Ever Think You’d Be a Teenaged Millionaire?

I’d guess I was somewhere in the range of 12-14 years old for this one. Out of the blue, I got a letter in the mail from Publisher’s Clearing House or something similar. Whoever it was, it was a sweepstakes business, and the letter implied that I’d be winning a million dollars!

Of course I know years later that this was too good to be true, but back then, in the 1990s when things were simple and I was young (and a million dollars went a lot further than it does in the 2020s), I was completely taken captive by the idea. I set about planning what to do with all that money.

I decided my largest purchase was going to be a house that was for sale in the neighborhood where we lived. It might have even been right next door, I’m not sure. Once I figured that out, I broke out the JC Penney catalogue that came in the mail every year. Remember those? They were bigger than a phone book (hopefully you remember those, too). The catalogue had all kinds of home furnishings. I picked out a living room set with black leather couches, I think. I remember I also wanted to pick up a hot tub for the back yard. I dog-eared a whole lot of that catalogue’s pages. I don’t remember how I mentally got past the problem of being too young to make legal transactions like buying a house, or figuring out taxes, or being too young to even be able to drive a car. All that little stuff would surely get taken care of for someone with money!

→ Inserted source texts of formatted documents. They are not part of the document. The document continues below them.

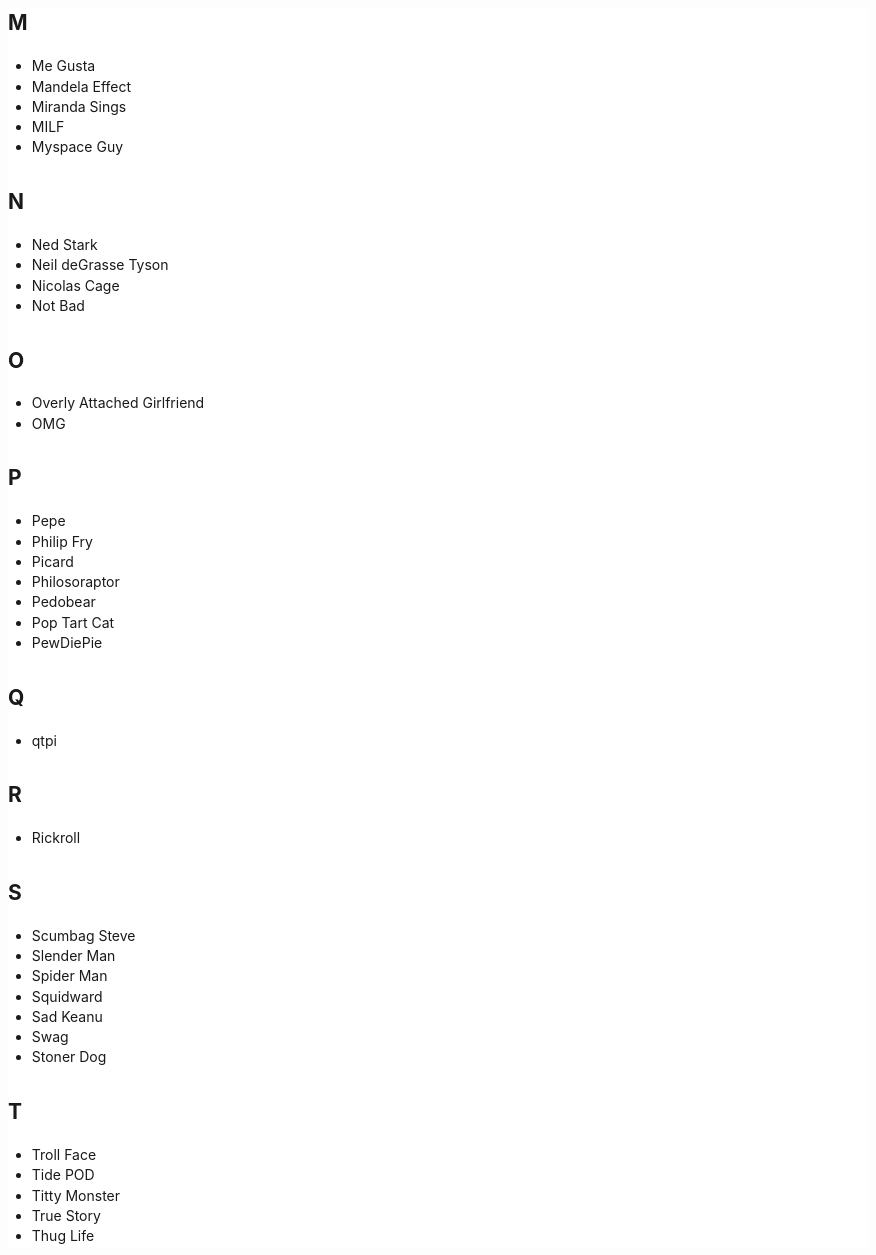 ## M
- Me Gusta
- Mandela Effect
- Miranda Sings
- MILF
- Myspace Guy

## N
- Ned Stark
- Neil deGrasse Tyson
- Nicolas Cage
- Not Bad

## O
- Overly Attached Girlfriend
- OMG

## P
- Pepe
- Philip Fry
- Picard
- Philosoraptor
- Pedobear
- Pop Tart Cat
- PewDiePie

## Q
- qtpi

## R
- Rickroll

## S
- Scumbag Steve
- Slender Man
- Spider Man
- Squidward
- Sad Keanu
- Swag
- Stoner Dog

## T
- Troll Face
- Tide POD
- Titty Monster
- True Story
- Thug Life
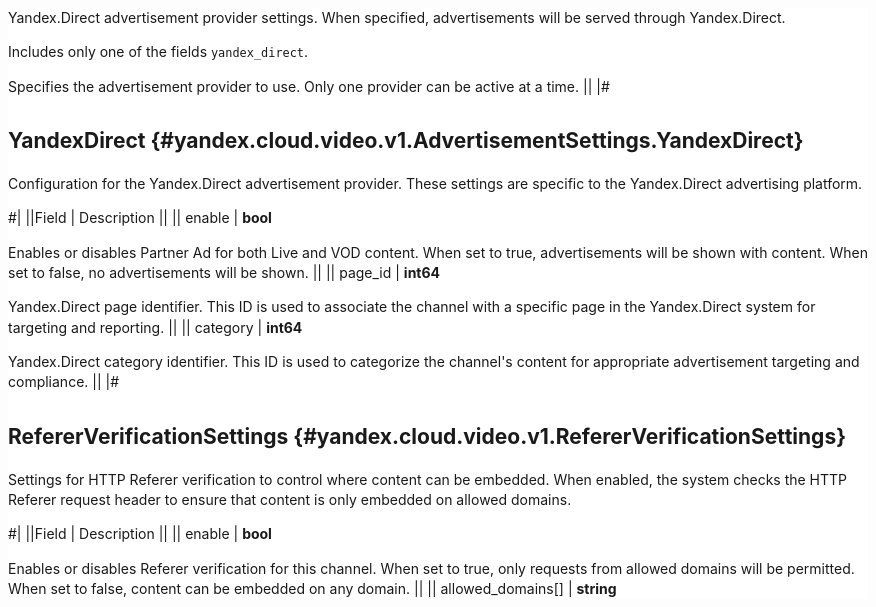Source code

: Yandex.Direct advertisement provider settings.
When specified, advertisements will be served through Yandex.Direct.

Includes only one of the fields `yandex_direct`.

Specifies the advertisement provider to use.
Only one provider can be active at a time. ||
|#

## YandexDirect {#yandex.cloud.video.v1.AdvertisementSettings.YandexDirect}

Configuration for the Yandex.Direct advertisement provider.
These settings are specific to the Yandex.Direct advertising platform.

#|
||Field | Description ||
|| enable | **bool**

Enables or disables Partner Ad for both Live and VOD content.
When set to true, advertisements will be shown with content.
When set to false, no advertisements will be shown. ||
|| page_id | **int64**

Yandex.Direct page identifier.
This ID is used to associate the channel with a specific page
in the Yandex.Direct system for targeting and reporting. ||
|| category | **int64**

Yandex.Direct category identifier.
This ID is used to categorize the channel's content for
appropriate advertisement targeting and compliance. ||
|#

## RefererVerificationSettings {#yandex.cloud.video.v1.RefererVerificationSettings}

Settings for HTTP Referer verification to control where content can be embedded.
When enabled, the system checks the HTTP Referer request header to ensure
that content is only embedded on allowed domains.

#|
||Field | Description ||
|| enable | **bool**

Enables or disables Referer verification for this channel.
When set to true, only requests from allowed domains will be permitted.
When set to false, content can be embedded on any domain. ||
|| allowed_domains[] | **string**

I got pretty deep into this whole thing. Eventually my parents had to break it to me: “you’re not winning this money.” I think they showed me the original letter I received, and pointed out the fine print or the way the words for the announcement were chosen very carefully to make me believe I’d already won. Looks like I was going to have to figure out some other way to pay for the latest Michael W. Smith and Steven Curtis Chapman albums.

Hopefully reading from the Bible is a regular occurrence for you. If it’s not, try to make that a habit starting this year. Here’s something to watch out for though. English is not the language the Bible was originally written in. As you can imagine, not every word in the original languages directly translate to English. There’s a reason “lost in translation” is a common saying. Folks have been translating the Bible for quite a long time and they’ve put a lot of thought into this, but sometimes the reasons translators chose particular English words or phrases aren’t evident or explained. That’s where a study Bible can really come in handy. It explains some of those word choices, along with the context of why actions were so meaningful in light of the days’ traditions, and it often links related passages.

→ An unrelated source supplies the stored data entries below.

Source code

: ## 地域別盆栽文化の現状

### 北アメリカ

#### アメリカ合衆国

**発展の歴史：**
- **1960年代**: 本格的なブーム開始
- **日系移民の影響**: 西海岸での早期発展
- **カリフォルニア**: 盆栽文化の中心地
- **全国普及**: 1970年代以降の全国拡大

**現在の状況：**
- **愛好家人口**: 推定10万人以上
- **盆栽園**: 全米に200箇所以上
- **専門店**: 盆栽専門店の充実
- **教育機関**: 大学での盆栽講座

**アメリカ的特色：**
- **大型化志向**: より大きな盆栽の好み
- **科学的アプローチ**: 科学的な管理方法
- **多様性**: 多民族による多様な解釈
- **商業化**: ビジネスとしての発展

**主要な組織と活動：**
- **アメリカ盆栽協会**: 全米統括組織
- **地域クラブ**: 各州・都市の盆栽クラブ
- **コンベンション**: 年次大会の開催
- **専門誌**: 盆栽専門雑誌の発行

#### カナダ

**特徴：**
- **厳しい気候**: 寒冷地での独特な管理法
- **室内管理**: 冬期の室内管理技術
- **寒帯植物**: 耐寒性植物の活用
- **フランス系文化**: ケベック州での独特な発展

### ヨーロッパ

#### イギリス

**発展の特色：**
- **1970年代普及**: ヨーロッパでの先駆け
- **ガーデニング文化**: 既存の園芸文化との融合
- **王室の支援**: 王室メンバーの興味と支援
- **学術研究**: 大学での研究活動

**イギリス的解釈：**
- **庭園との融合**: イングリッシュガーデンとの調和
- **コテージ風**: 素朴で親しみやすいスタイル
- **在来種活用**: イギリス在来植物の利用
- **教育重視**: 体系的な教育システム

While a scripture-only Bible is wonderful, a study Bible typically brings much more understanding and context. In much the same way that I needed to have someone who understood the reality of “you’ve won a million dollars*” explain the asterisk to me, I find it to be enormously helpful to have a study Bible that breaks things down for me or explains it to me in an understandable way so I don’t make my own erroneous assumptions and accidentally sink my beliefs into something that’s simply not true.

Lord, thank You for giving us the written word. Help me find the right translation of the Bible I can readily understand, and the right tools to grasp the significance of what I’m reading. In Your name, Amen.